Lie Theory Through Examples 4
Posted by John Baez
This week in our seminar we’ll do some examples illustrating how a representation of a simply-connected complex simple Lie group $G$ gives rise to a function $d : L^* \to \mathbb{N}$ where $L^*$ is the ‘weight lattice’ of $G$. Wonderfully, this function completely determines the representation (up to equivalence).
In physics, the most famous example is the meson octet, corresponding to the obvious representation of $SU(3)$ on $sl(3,\mathbb{C})$. It looks like this…
Here we see 8 mesons classified according to their charge $q$ and strangeness $s$ — which are eigenvalues of two elements of $su(3)$ generating a maximal torus in $SU(3) \subset SL(3,\mathbb{C})$.
It takes a bit of practice to turn this chart into a function from the hexagonal $A_3$ lattice to the natural numbers!
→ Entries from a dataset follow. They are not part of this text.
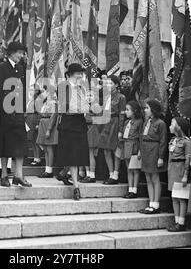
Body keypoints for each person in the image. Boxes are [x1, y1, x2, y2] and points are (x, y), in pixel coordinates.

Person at [0, 42, 32, 188]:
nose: (21, 55)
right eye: (19, 53)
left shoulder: (20, 69)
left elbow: (23, 90)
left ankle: (18, 175)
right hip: (4, 111)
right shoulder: (1, 68)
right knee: (5, 145)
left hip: (18, 112)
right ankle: (4, 175)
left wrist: (24, 108)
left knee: (21, 143)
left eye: (22, 53)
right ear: (11, 53)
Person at [55, 63, 90, 200]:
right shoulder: (63, 86)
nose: (80, 76)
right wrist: (82, 107)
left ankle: (64, 172)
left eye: (81, 73)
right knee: (73, 155)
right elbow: (65, 107)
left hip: (80, 124)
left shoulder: (82, 88)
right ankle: (76, 187)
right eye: (78, 73)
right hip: (68, 125)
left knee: (78, 154)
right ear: (70, 74)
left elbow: (88, 105)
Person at [139, 99, 168, 215]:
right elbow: (142, 137)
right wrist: (140, 151)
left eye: (147, 108)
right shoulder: (146, 122)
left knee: (155, 178)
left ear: (153, 110)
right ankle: (151, 203)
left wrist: (161, 157)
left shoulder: (160, 123)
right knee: (148, 178)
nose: (145, 110)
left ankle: (156, 204)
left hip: (154, 150)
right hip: (146, 150)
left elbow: (163, 141)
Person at [98, 75, 126, 185]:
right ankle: (110, 173)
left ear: (117, 85)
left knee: (115, 149)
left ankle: (116, 174)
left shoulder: (121, 97)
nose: (108, 86)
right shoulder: (106, 97)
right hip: (106, 123)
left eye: (111, 84)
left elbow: (122, 114)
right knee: (106, 149)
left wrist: (120, 129)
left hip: (115, 122)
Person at [166, 117, 191, 232]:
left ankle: (181, 222)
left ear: (179, 127)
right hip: (172, 170)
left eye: (172, 124)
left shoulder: (186, 142)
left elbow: (188, 159)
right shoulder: (173, 140)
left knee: (181, 198)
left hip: (180, 169)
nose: (170, 126)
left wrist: (186, 174)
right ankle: (176, 221)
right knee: (174, 197)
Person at [116, 101, 143, 199]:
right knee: (129, 169)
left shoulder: (139, 122)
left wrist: (140, 150)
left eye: (128, 110)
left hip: (135, 146)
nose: (126, 112)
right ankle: (129, 189)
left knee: (134, 169)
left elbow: (140, 137)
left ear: (134, 111)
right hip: (126, 145)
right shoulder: (127, 122)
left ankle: (134, 190)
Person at [36, 86, 59, 178]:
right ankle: (47, 169)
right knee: (45, 148)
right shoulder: (46, 102)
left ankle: (50, 170)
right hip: (43, 123)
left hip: (49, 123)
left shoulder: (53, 103)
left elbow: (53, 116)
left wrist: (49, 129)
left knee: (49, 148)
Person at [26, 87, 43, 167]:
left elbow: (40, 112)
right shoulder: (31, 100)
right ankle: (35, 158)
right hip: (29, 120)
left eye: (33, 90)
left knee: (36, 141)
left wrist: (38, 123)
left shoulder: (38, 100)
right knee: (32, 141)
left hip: (34, 120)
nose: (31, 91)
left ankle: (38, 158)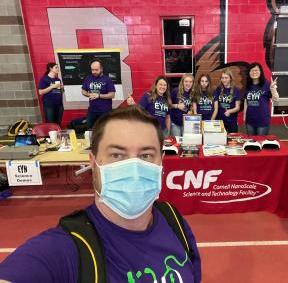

Each particle counts for one. So, the 6 corners of the hexagon have $d = 1$, while the point in the middle, drawn as two points in this chart, has $d = 2$, since there are two mesons here with vanishing charge and strangeness: the neutral pion $\pi^0$ and the eta $\eta$. The total dimension of this representation is thus $6 + 2 = 8$ — the dimension of $sl(3,\mathbb{C})$.
Here are the lecture notes:
- Lecture 4 (Oct. 28) - Classifying representations using weights. The example of A_{1}, which corresponds to the group SU(2). The relation between SU(2) and SO(3), and their representations. The example of A_{2}, which corresponds to the group SU(3).
By the way, I rewrote last week’s notes.
Re: Lie Theory Through Examples 4
Nice lecture, but there’s a typo in the U(1) matrix on page 1.